He cast about for a hiding place. The onion field was a shallow, bowl-shaped depression between three hills, about thirty paces long and half that wide. Other than Tol himself, the only thing in it that morning was a chest-high pile of compost his father had dumped the day before. Formed from the family’s refuse collected all winter, mixed with the scrapings of the chicken coop, it was a malodorous heap.
Tol didn’t hesitate: He sprinted for the compost pile, leaping nimbly over the newly turned sod. Better to lie in filth than be trampled by a warrior’s charger, or hacked to death by an iron sword!
Before he reached cover, a lone horse appeared in the cleft below the north hill. Tol’s panicked dash halted abruptly when he spied the coal-black beast. It was an enormous animal, and it was riderless.
When the horse galloped by, eyes bulging, teeth bared, foamy sweat streaking its ebony neck, Tol saw why it was so terrified. Gripping the animal’s mane was a man’s hand, fingers tightly knotted into the long strands. Severed below the elbow, the limb thudded rhythmically against the horse’s neck. Blood stained the blaze on the horse’s chest.
Hardly had the first runaway steed gone by when two more rounded the base of the hill. Neighing frantically, they weaved this way and that, almost colliding.
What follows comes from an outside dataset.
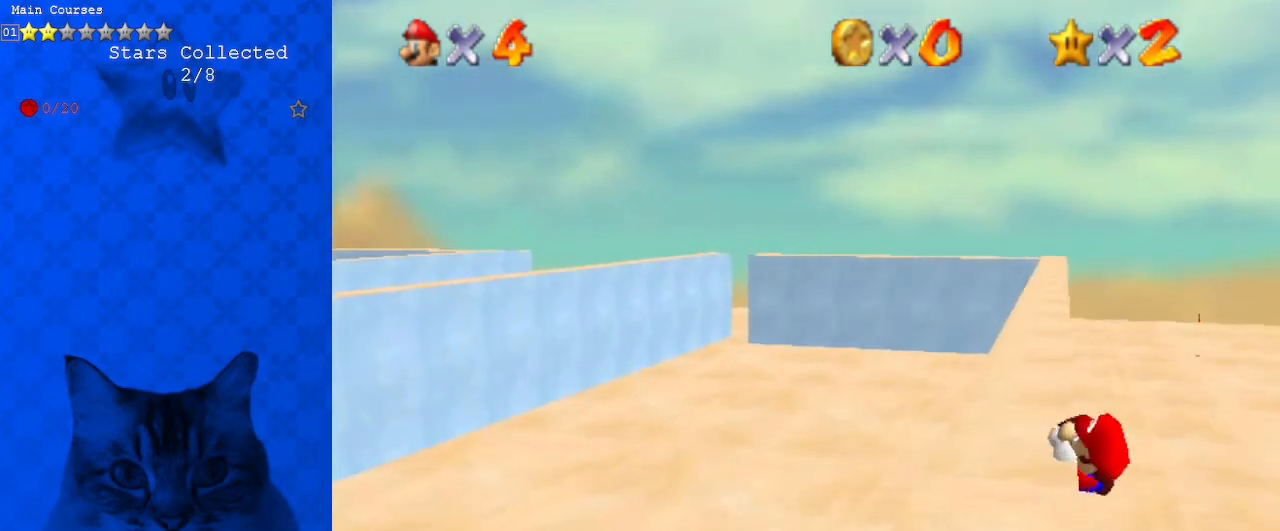
{"keys": ["right", "shift", "up"], "events": [[467, "right", "down"], [467, "shift", "down"], [500, "up", "down"]]}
They shied from Tol and cantered off. One animal had a wound on its rump, but neither bore a rider, or even part of one.
Someone blew a ram’s horn close by. The sudden blast sent Tol scrambling again for the compost pile. With the wooden blade of his hoe, he began hacking out a niche large enough to hide in.
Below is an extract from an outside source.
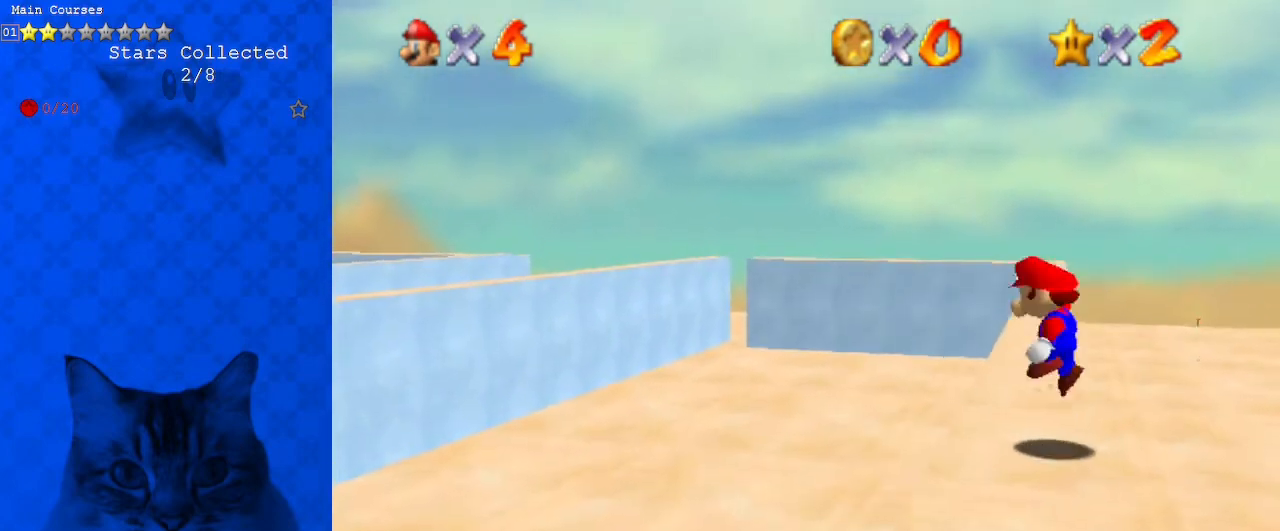
{"keys": ["shift", "up"], "events": [[200, "right", "up"]]}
He’d made only a shallow hole when a fourth horse appeared. Unlike the others, this animal had a rider, slumped forward over its neck. The horse came on at a steady trot. He was a magnificent stallion, broad and strong, the color of morning mist. Heavy mail trapping coated him from head to tail, the small iron rings sewn to rich crimson cloth. He came directly to the amazed Tol, and stopped. The reins fell from the unmoving rider’s hands.